The concrete and aluminium industries are important examples of industries that have
already begun to reap the economic, sustainability and efficiency benefits of adopting a
circular economy model.
The solutions to existing challenges
Scaling the supply of reclaimed materials and ensuring their safety and compliance with
local building codes is a major barrier to overcome.
This would mean a shift in roles and business models that enable scaling materials at such a speed, which may be costly and inefficient for businesses, therefore delaying their adoption of this model.
Existing engineers and labourers within the circular economy will also need to be upskilled.
Transformations and innovations also typically require significant capital expenditure,
necessitating investment from both private and public sectors.
If companies do not have this capital, they will not be able to implement the procedures to achieve circularity.
Risk also remains a significant challenge, particularly within the conservative construction sector, highlighting the importance of engaging in pilot projects which confirm feasibility, establish credibility and foster trust among stakeholders.
These pilot projects can help steer the industry towards embracing new solutions which enhance the built environment’s circularity.
However, it is important that stakeholders, such as investors, designers, and policymakers, do not focus solely on these pilot initiatives. Instead, an approach that considers factors contributing to the industry’s fragmentation, such as the economics of scale and long-term cost dynamics, is needed.
Regulation is an imperative
Solving the above challenges, and adopting circular economy principles in the built
environment, would bring about significant environmental, economic and societal
benefits.
However, this optimisation relies on significantly increased collaboration between industry stakeholders – including investors and policy-makers – across the value chain.
Innovation around capturing the value and opportunity of more circular approaches through a project’s lifestyle, digital tools to improve transparency, knowledge and information sharing, and innovative techniques to incorporate circularity into mainstream materials are all critical to gaining traction.
Circularity is important in material production, and ensuring that the approach is integrated into all stages of the building process.

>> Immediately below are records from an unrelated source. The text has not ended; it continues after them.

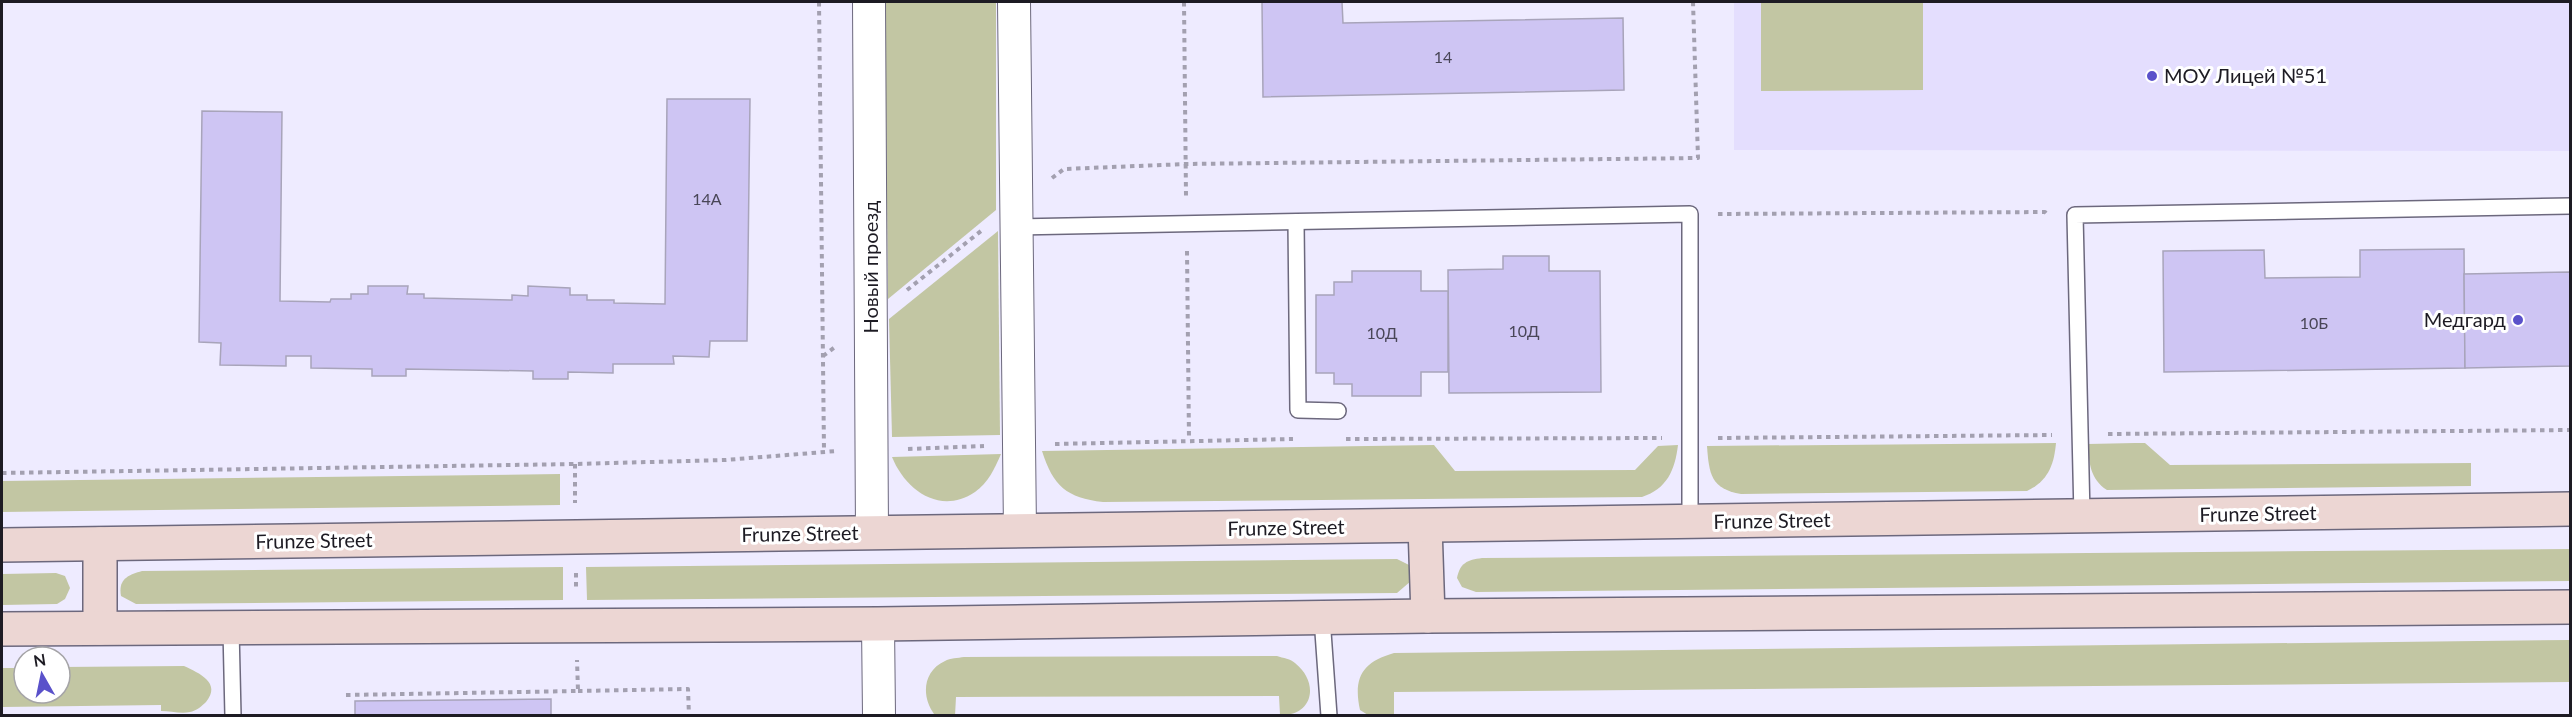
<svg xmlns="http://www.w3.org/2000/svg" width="2572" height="717" viewBox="0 0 2572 717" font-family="Lato,sans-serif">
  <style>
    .built { fill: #e4defe }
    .green { fill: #c2c6a3 }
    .building { fill: #cec5f3; stroke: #a8a4ba; stroke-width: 1.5 }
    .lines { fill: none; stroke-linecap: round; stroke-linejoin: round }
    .service-casing { stroke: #6c687d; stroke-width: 18 }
    .minor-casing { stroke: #6c687d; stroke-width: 34 }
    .secondary-casing { stroke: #6c687d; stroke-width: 36 }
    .path { stroke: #a3a0b0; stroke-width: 4; stroke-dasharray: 4.5 4.5; stroke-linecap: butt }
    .service { stroke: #fff; stroke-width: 15 }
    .minor { stroke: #fff; stroke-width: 32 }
    .secondary { stroke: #ecd6d3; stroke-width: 33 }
    .poi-dot { fill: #5a51ca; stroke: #fff; stroke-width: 2 }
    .labels { text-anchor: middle; stroke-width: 6; stroke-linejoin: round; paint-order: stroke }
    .number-label { font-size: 16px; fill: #494657 }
    .poi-label { font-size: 20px; fill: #1d1b23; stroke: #fff; text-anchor: start }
    .street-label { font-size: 20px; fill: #1d1b23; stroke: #fff }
  </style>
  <rect width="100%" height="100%" fill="#eeebff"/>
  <polygon class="built" points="1734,2 2570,2 2570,151 1734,150"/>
  <g class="green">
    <polygon points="885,2 996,2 996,210 888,299"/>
    <polygon points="1761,2 1923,2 1923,90 1761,91"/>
    <polygon points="998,231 1000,435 892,437 889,319"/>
    <path d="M2056,443c-2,22 -8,38 -29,48l-286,3c-30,-5 -32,-20 -34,-48z"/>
    <path d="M2135,443h10l25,22 301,-2v23l-364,4c-17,-11 -18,-27 -19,-46z"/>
    <path d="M1434,445l21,26 180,-1 23,-24 20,-1c-3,25 -11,44 -36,52l-539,5c-36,-4 -50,-16 -61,-51z"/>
    <path d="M1001,454c-6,14 -13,29 -26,38 -36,24 -70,-3 -83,-35z"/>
    <polygon points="560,474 560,505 2,512 2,481"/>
    <path d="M2570,549v32l-1094,11 -14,-5 -5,-9c3,-15 10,-18 25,-20z"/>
    <polygon points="1397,559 1411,566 1411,581 1397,593 587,600 586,567"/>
    <path d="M563,567v33l-427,4 -15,-8c-3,-17 7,-21 21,-25z"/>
    <polygon points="56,573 65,576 70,588 65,599 57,604 2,605 2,574"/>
    <path d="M2570,640v42l-1176,10v24l-26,-1 -8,-5c-7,-32 2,-48 34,-57z"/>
    <path d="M1277,656c6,2 14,3 18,7 25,20 18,53 -15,52l-1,-19 -323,1 -1,19 -21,-2c-13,-18 -11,-43 11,-53 5,-3 13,-3 19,-4z"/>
    <path d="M184,666c15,7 38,17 22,36 -4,4 -10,9 -16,10 -9,2 -20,-1 -29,-1v-6l-159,2v-39h22v25h36v-26z"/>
  </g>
  <g class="building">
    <polygon points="1262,2 1342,2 1343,23 1623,18 1624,90 1263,97"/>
    <polygon points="667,99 750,99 747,341 710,341 709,357 673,356 674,364 613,364 613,373 568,372 568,379 533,379 533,371 406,369 406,376 372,376 372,369 311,368 311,356 286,356 286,366 220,365 221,343 199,342 202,111 282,112 280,301 330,302 331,299 351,299 351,294 368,294 368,286 408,286 407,294 424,294 424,298 512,300 512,295 528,296 528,286 570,288 570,295 587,295 587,300 614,300 614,303 665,304"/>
    <polygon points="2464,249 2465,368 2164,372 2163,251 2264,250 2265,278 2360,277 2360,250"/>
    <polygon points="1503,256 1549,256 1549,271 1600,271 1601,392 1449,393 1448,270 1503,269"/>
    <polygon points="1352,271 1421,271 1421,291 1448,291 1448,372 1421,372 1421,396 1352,396 1352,384 1334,384 1334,373 1316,373 1316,295 1334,295 1334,282 1352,282"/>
    <polygon points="2570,272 2570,366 2465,368 2464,274"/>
    <polygon points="551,699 551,716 355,716 355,701"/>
  </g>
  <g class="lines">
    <defs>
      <g id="service">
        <polyline points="1296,222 1298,410 1338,411"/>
        <polyline points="1016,227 1690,214 1690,522"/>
        <polyline points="2082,516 2075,215 2570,206"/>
        <polyline points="1322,618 1329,716"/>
        <polyline points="231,629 233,716"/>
      </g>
      <g id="minor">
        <polyline points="869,2 872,533"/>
        <polyline points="1014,2 1020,531"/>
        <polyline points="878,624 879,716"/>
      </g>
      <g id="secondary">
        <polyline points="1425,526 1428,616"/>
        <polyline points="2,545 2570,509"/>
        <polyline points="100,628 100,544"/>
        <polyline points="2,629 878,624 1428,616 2570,607"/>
      </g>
    </defs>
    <use href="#service" class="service-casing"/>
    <use href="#minor" class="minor-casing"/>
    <use href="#secondary" class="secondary-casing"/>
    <g class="path">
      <polyline points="819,2 824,451"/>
      <polyline points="1184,2 1186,196"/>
      <polyline points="1052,178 1064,169 1186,164 1698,158 1693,2"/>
      <polyline points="1718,214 2045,212 2048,215"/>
      <polyline points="1187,251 1189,440"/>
      <polyline points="907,290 981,231"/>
      <polyline points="823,356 835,347"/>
      <polyline points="2108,434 2570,430"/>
      <polyline points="1718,438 2052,435"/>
      <polyline points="1346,439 1662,438"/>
      <polyline points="1055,444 1293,439"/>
      <polyline points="908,449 984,446"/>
      <polyline points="575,464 575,503"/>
      <polyline points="2,473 575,464 725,460 837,451"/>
      <polyline points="576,573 576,589"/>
      <polyline points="578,691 688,689 689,716"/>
      <polyline points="346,695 578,691 577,660"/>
    </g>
    <use href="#service" class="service"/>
    <use href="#minor" class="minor"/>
    <use href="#secondary" class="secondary"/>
  </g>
  <g class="poi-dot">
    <circle cx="2152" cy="76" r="6"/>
    <circle cx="2518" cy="320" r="6"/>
  </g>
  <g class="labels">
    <g class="number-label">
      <text x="1443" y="63">14</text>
      <text x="707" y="205">14А</text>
      <text x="2314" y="329">10Б</text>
      <text x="1524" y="337">10Д</text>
      <text x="1382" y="339">10Д</text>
    </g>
    <g class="poi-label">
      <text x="2164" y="83">МОУ Лицей №51</text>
      <text x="2506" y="327" text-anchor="end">Медгард</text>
    </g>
    <g class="street-label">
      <text transform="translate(871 267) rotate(-90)" y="7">Новый проезд</text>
      <text transform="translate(2258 514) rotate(-1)" y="7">Frunze Street</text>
      <text transform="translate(1772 521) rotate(-1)" y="7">Frunze Street</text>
      <text transform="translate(1286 528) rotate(-1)" y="7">Frunze Street</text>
      <text transform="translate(800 534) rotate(-1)" y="7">Frunze Street</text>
      <text transform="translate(314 541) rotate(-1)" y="7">Frunze Street</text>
    </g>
  </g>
  <rect width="2572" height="717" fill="none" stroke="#1d1b23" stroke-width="6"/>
  <g transform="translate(42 675) rotate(351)"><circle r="28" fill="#ffffff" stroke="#a5a4a7" stroke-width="1.5"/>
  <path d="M0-4.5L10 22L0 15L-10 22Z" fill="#5a51ca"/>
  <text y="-9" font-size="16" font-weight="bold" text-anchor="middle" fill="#1d1b23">N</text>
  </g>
</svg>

The policy landscape is also evolving to take into account the carbon impact. The
regulatory frameworks that are required to bring circular solutions to scale are still far
from complete.
Encouragingly, initiatives like the EU Green Deal have spurred substantial investments in the market, including from private equity.
Circular solutions are increasingly viewed as future-proof investments and clear and deliberate legislation can create signals to industrial players for investment in technologies and solutions that support the realisation of a circular built world.
Implementing incentives to promote circularity
Some potentially significant drivers of change to incentivise companies to promote
circularity include stricter carbon tax frameworks and landfill usage penalties.
Future-forward industry players will anticipate the needs of a changing world, and strive
to adapt from a linear material landscape to a circular one.
Companies who make changes to their business models and processes early and increase their levels of collaboration will be the ones who benefit the most (financially and environmentally), and capture the most value in a circular economy.
If the built environment wants to achieve circularity, and see the same environmental
and economic benefits as industries who have already adopted a circular model,
collaborative efforts are required across value chains.
Through collaboration, existing barriers that are preventing the industry from adopting this model, such as lack of jobs and capital, will also be knocked down, ensuring efficiency across businesses.